DYSART UNIFIED SCHOOL DISTRICT
INCOMING FRESHMEN
CRUISING THIS SUMMER TOWARDS HIGH SCHOOL SUCCESS ABOARD
SS DYSART SUMMER CRUISE CAMP

EL MIRAGE – April 7, 2008 – The transition to high school for incoming freshmen can be as easy and fun as boarding a cruise ship for Southeast Asia. The students needn’t worry about traveling to either coast – after all, they don’t have a driver’s license yet! No, this ship sails from Dysart High School!
Welcome to the SS Dysart Summer Cruise Camp – where incoming students at Dysart, Valley Vista and Willow Canyon High Schools learn the ropes about high school life while bonding with future classmates and teachers and enjoying heavy daily doses of fun over a two-week period.

“Admiral” Jim Heinrich, who teaches photo imaging and graphic communications at Dysart High School when he’s not piloting the ship, said the idea for a virtual cruise developed following a trip by four Dysart teachers to a 2006 Model Schools Conference. Heinrich said nearly every workshop discussed the importance of freshman transition programs –ways to help incoming ninth-graders cope with the anxieties of being with the “big kids.”
The teachers left the conference determined to parlay two small existing grants into a solid freshman transition program. The teachers agreed that it was time to set sail on an incoming freshman cruise.

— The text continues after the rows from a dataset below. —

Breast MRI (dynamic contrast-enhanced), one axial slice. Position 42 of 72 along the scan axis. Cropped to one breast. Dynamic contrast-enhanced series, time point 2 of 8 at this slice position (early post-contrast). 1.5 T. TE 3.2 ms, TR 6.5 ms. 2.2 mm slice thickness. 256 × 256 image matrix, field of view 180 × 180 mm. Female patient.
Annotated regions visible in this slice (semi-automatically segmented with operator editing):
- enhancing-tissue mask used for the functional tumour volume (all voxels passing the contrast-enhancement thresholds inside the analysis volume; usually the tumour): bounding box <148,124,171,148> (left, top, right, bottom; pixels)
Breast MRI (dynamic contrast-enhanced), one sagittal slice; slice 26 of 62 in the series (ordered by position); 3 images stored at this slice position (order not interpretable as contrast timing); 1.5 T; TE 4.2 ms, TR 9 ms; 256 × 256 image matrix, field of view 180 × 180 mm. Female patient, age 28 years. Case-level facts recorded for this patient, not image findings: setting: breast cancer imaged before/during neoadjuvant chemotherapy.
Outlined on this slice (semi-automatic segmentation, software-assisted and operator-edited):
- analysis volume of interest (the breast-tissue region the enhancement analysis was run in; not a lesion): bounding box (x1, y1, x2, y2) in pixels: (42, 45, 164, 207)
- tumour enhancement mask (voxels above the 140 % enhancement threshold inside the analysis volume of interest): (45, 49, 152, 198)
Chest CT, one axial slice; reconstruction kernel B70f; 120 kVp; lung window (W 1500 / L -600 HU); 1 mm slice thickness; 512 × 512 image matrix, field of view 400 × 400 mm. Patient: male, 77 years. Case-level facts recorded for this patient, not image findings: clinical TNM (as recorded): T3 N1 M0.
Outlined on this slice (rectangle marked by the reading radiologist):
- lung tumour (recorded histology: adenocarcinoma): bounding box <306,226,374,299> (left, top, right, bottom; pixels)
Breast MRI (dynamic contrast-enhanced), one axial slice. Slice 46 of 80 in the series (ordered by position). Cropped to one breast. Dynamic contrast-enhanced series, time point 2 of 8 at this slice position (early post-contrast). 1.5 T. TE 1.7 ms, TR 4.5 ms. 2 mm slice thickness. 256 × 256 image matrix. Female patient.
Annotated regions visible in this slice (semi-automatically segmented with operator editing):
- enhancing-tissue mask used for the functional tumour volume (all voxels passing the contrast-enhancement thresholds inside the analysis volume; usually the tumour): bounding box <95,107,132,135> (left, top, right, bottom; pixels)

In spring 2006, the group recruited academic, Career and Technical Education and elective course teachers to develop a framework for the SS Dysart’s maiden voyage. The curriculum centered on forming “an itinerary” filled with hands-on projects in each of Dysart’s five career pathways (engineering & industry, communications & arts, human & social services, health & environmental sciences and business & marketing).
“We wanted to prepare the students for their first year of high school so that they would get to know each other, they would get to know the teachers, they would know all the buildings and the programs and they would have a lot of fun in the process,” Heinrich explained.

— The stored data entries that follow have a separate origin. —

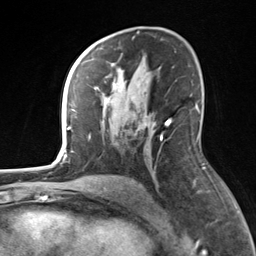
Breast MRI, one axial slice. Slice 86 of 124 in the series (ordered by position). Cropped to one breast. Dynamic contrast-enhanced series, time point 2 of 7 at this slice position (early post-contrast). 3 T. TE 1.8 ms, TR 4.7 ms. 1.3 mm slice thickness. 256 × 256 image matrix. Female patient.
Structures marked on this image (semi-automatic segmentation, software-assisted and operator-edited):
- enhancing-tissue mask used for the functional tumour volume (all voxels passing the contrast-enhancement thresholds inside the analysis volume; usually the tumour): bounding box [x1, y1, x2, y2] px = [82, 55, 171, 140]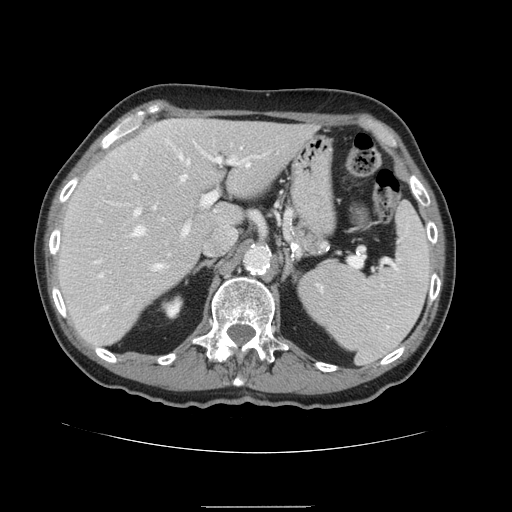
Contrast-enhanced abdominal CT, one axial slice. Slice 99 of 168 in the series (ordered by position). 120 kVp. Intravenous contrast given. Soft-tissue window (W 400 / L 40 HU). 2.5 mm slice thickness. 512 × 512 image matrix, field of view 386 × 386 mm. Case-level facts recorded for this patient, not image findings: patient: male, age 59 years at operation; diagnosis: colorectal cancer liver metastases, imaged before liver resection; multiple liver metastases: no; largest metastasis: 14.5 cm; disease in both lobes: yes.
Structures marked on this image (outlined manually by an expert reader):
- hepatic veins: bounding box <134,155,250,268> (left, top, right, bottom; pixels)
- liver: <57,119,318,346>
- planned liver remnant (the part of the liver to remain after resection): <58,120,318,346>
- portal vein (with intrahepatic branches): <93,157,238,276>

A daily lesson plan was developed tying closely to the cruise theme and incorporating:
- The integration of academic skills
- Developing student ties to one of the five career pathways
- Transition skills needed for high school success
- Promoting school spirit and teambuilding
Heinrich stressed that each activity had to be fun as well as educational, and finish with the creation of a product.

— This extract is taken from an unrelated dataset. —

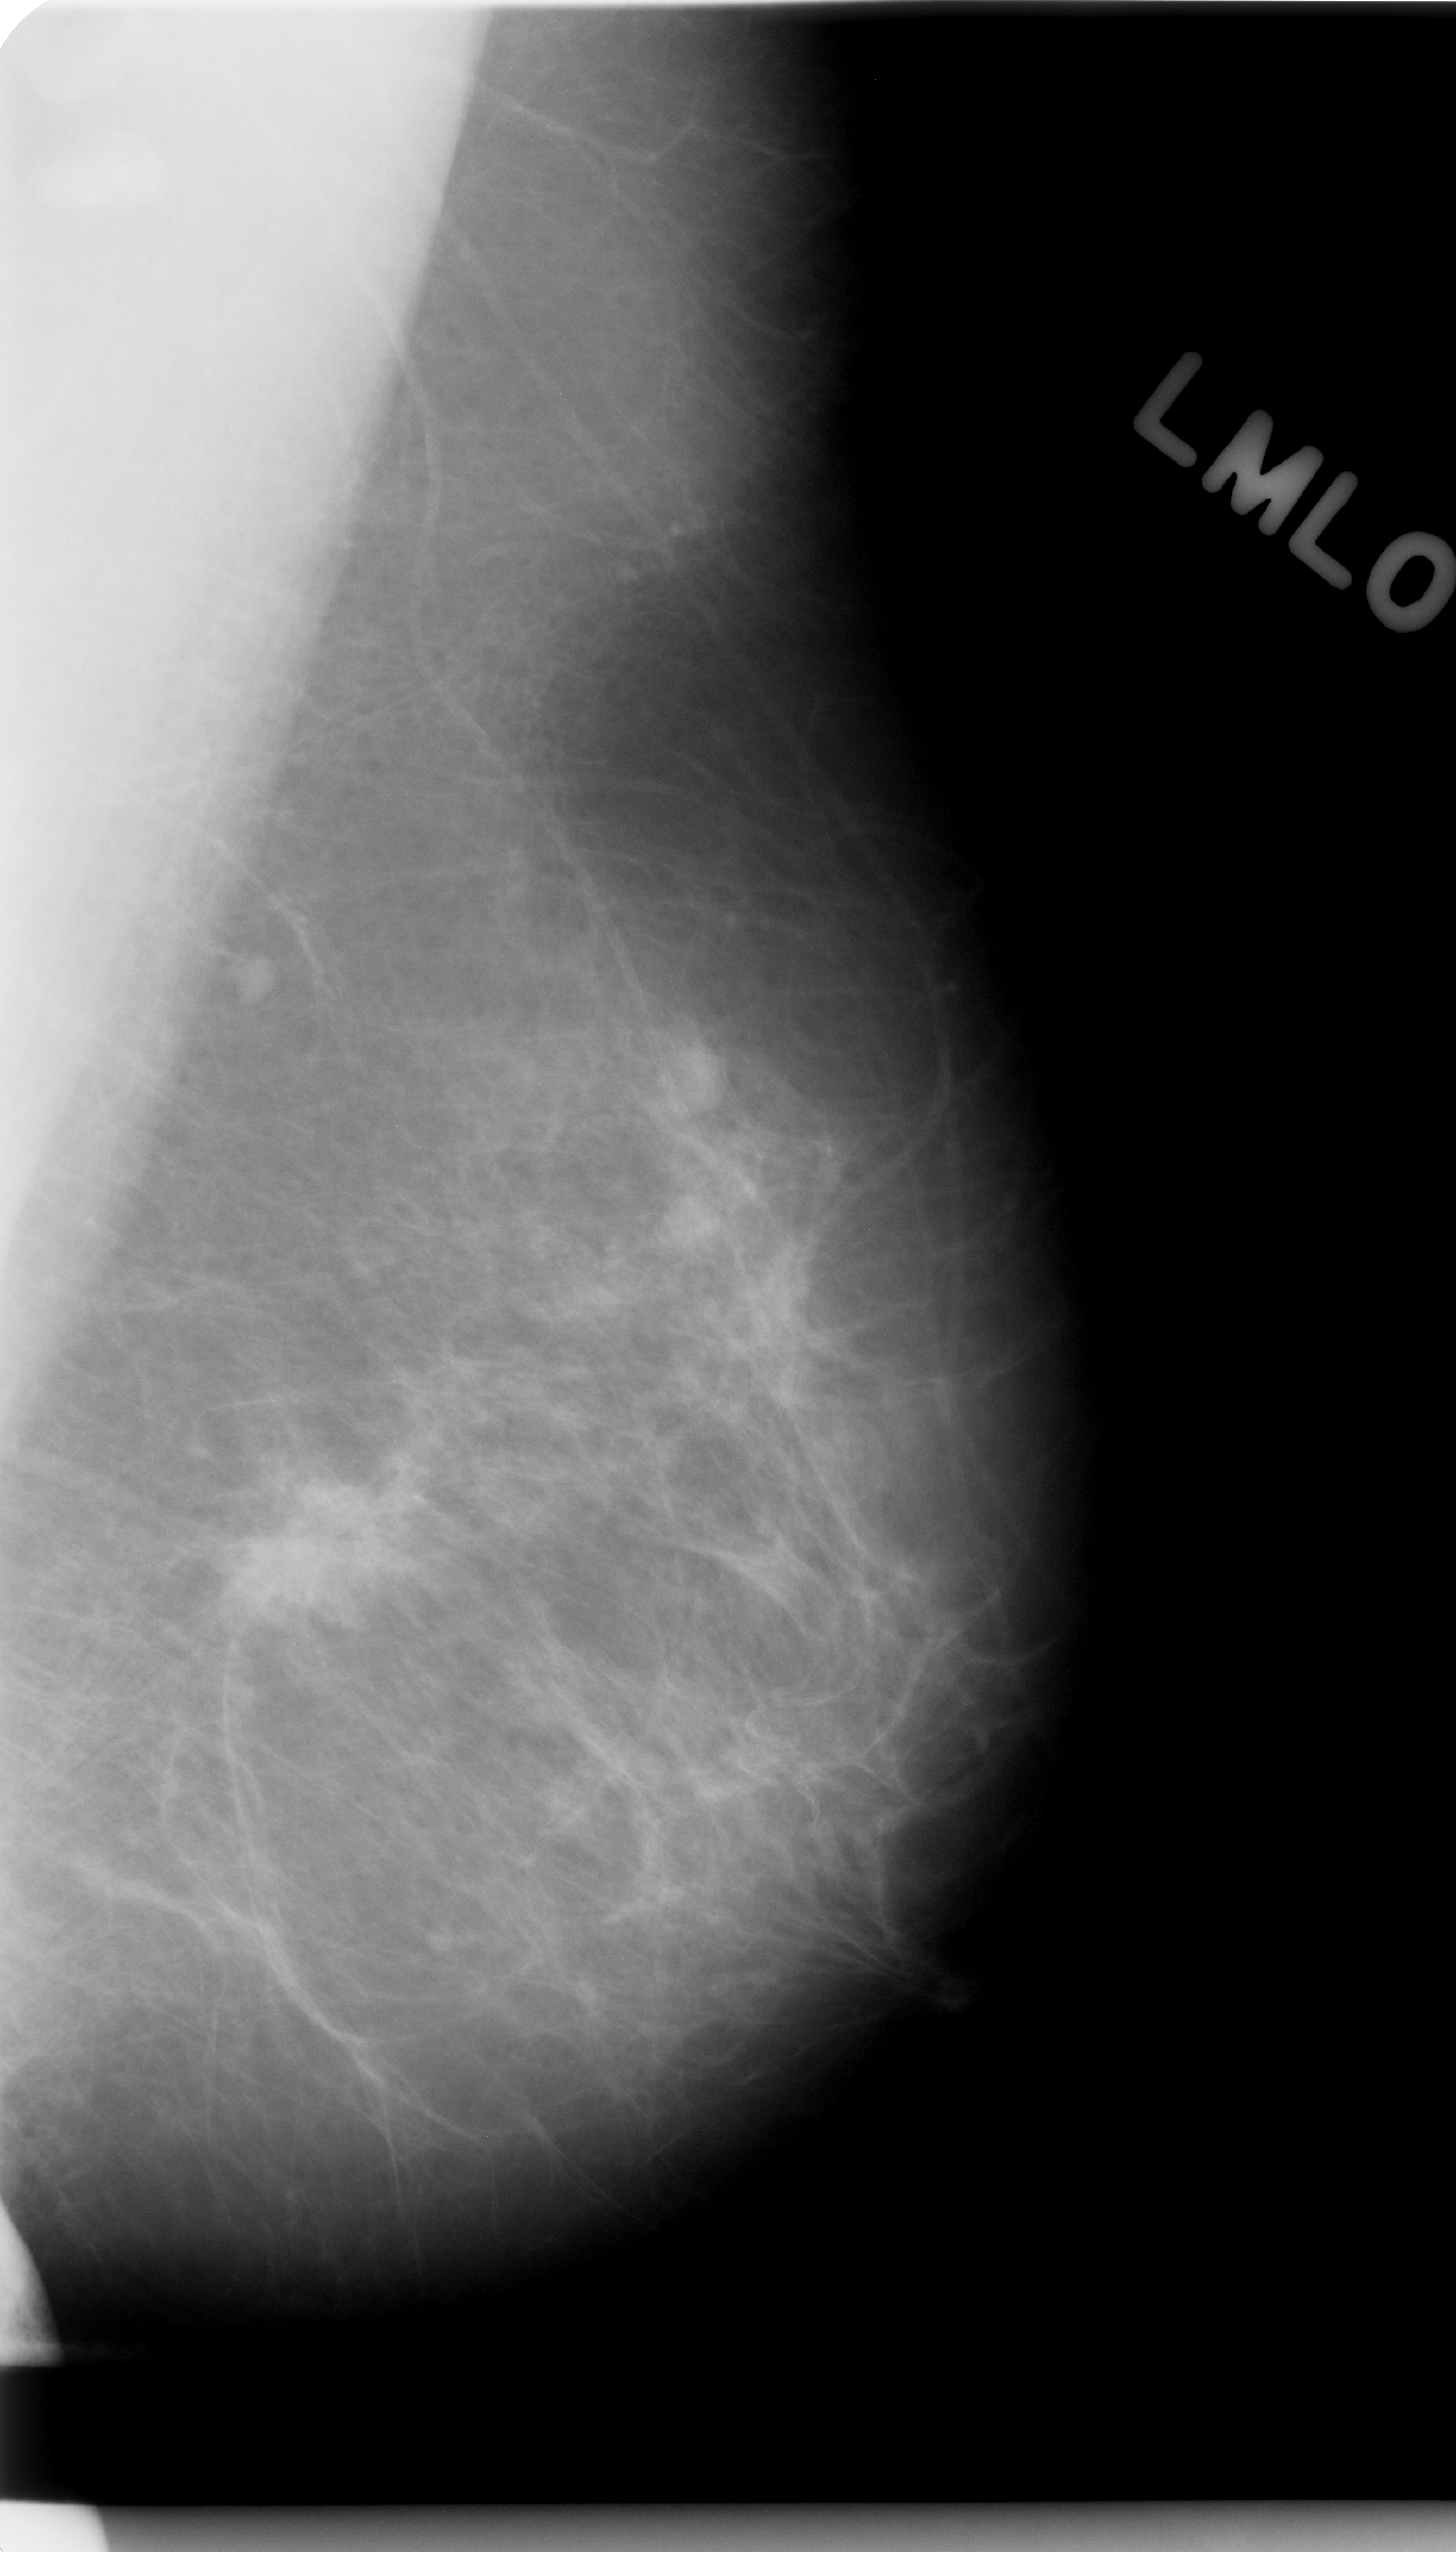
Digitized screen-film mammogram; left breast; mediolateral oblique (MLO) view; 1456 × 2552 image matrix.
Marked abnormalities (boxes around the expert regions of interest):
- mass, shape irregular, margins spiculated; BI-RADS assessment category 5; pathology (as recorded): malignant: bounding box [x1, y1, x2, y2] px = [203, 1451, 427, 1642]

Over the years, camper activities have ranged from setting a formal table and developing food centerpieces representing their current “Port of Call” (tying in the district’s culinary arts program along with social studies); completing a cruise ship fitness obstacle course, taking part in a Ports of Call scavenger hunt or testing their “high school survival skills” in a riveting game of Jeopardy.
Along the way, each cabin (comprised of six to eight students along with a teacher “cruise director”) have the opportunity to earn points and recognition based upon their success in each day’s activities.

The SS Dysart will set sail again this June. Heinrich said approximately a quarter of the incoming freshmen at all three high schools take part in the program, which he stresses is on a “first-come, first-served” basis.
It all can ensure “smooth sailing” for students embarking on their freshman year of high school!